_Request_
How many lines below contain the word "daha"? Reply with the number only.

*** Opening of Supplied entries ***

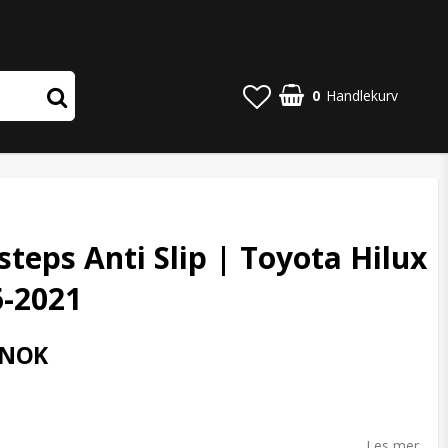
0
Handlekurv
steps Anti Slip | Toyota Hilux
6-2021
 NOK
o list of favorites
Les mer...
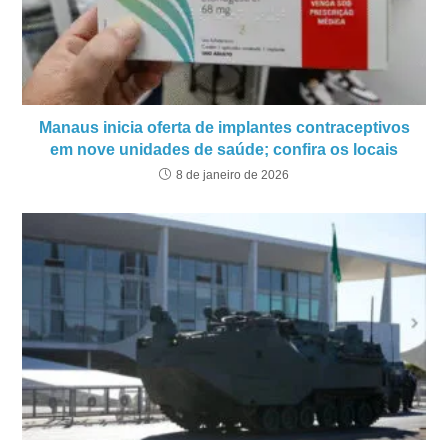
Manaus inicia oferta de implantes contraceptivos
em nove unidades de saúde; confira os locais
8 de janeiro de 2026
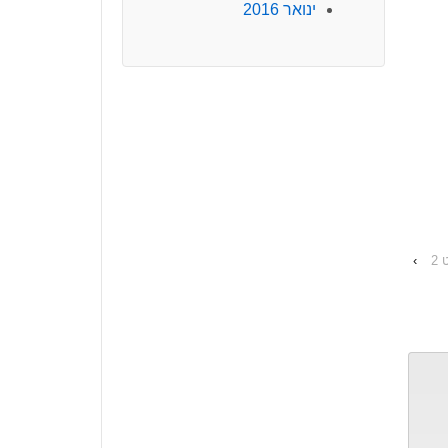
ינואר 2016
2
›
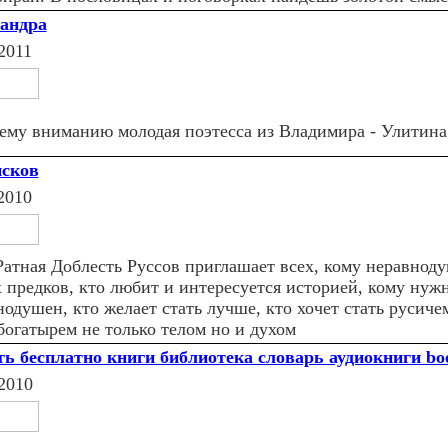
андра
2011
ему вниманию молодая поэтесса из Владимира - Улитина
псков
2010
Ратная Доблесть Руссов приглашает всех, кому неравнод
 предков, кто любит и интересуется историей, кому нужн
одушен, кто желает стать лучше, кто хочет стать русичем
богатырем не только телом но и духом
ть бесплатно книги библиотека словарь аудиокниги bo
2010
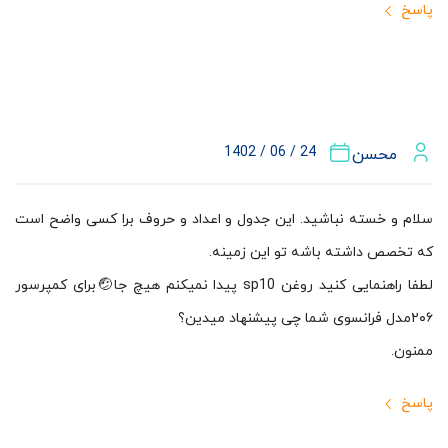
پاسخ
24 / 06 / 1402
محسن
سلام و خسته نباشید. این جدول و اعداد و حروف برا کسی واضح است
که تخصص داشته باشه تو این زمینه.
لطفا راهنمایی کنید روغن sp10 پیدا نمیکنم هیچ جا‌🤕برای کمپرسور
۲۰۶‌مدل فرانسوی شما چی پیشنهاد میدین؟
ممنون.
پاسخ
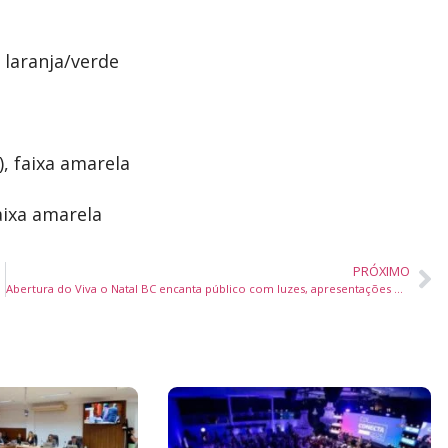
a laranja/verde
, faixa amarela
faixa amarela
PRÓXIMO
Abertura do Viva o Natal BC encanta público com luzes, apresentações e chegada do Papai Noel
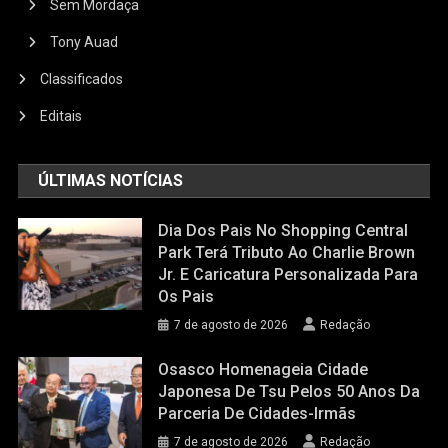
Sem Mordaça
Tony Auad
Classificados
Editais
ÚLTIMAS NOTÍCIAS
Dia Dos Pais No Shopping Central
Park Terá Tributo Ao Charlie Brown
Jr. E Caricatura Personalizada Para
Os Pais
7 de agosto de 2026
Redação
Osasco Homenageia Cidade
Japonesa De Tsu Pelos 50 Anos Da
Parceria De Cidades-Irmãs
7 de agosto de 2026
Redação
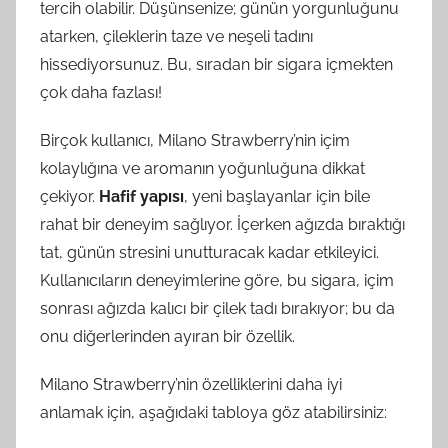
tercih olabilir. Düşünsenize; günün yorgunluğunu
atarken, çileklerin taze ve neşeli tadını
hissediyorsunuz. Bu, sıradan bir sigara içmekten
çok daha fazlası!
Birçok kullanıcı, Milano Strawberry’nin içim
kolaylığına ve aromanın yoğunluğuna dikkat
çekiyor.
Hafif yapısı
, yeni başlayanlar için bile
rahat bir deneyim sağlıyor. İçerken ağızda bıraktığı
tat, günün stresini unutturacak kadar etkileyici.
Kullanıcıların deneyimlerine göre, bu sigara, içim
sonrası ağızda kalıcı bir çilek tadı bırakıyor; bu da
onu diğerlerinden ayıran bir özellik.
Milano Strawberry’nin özelliklerini daha iyi
anlamak için, aşağıdaki tabloya göz atabilirsiniz:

*** Close of Supplied entries ***

_Answer for this exercise_
2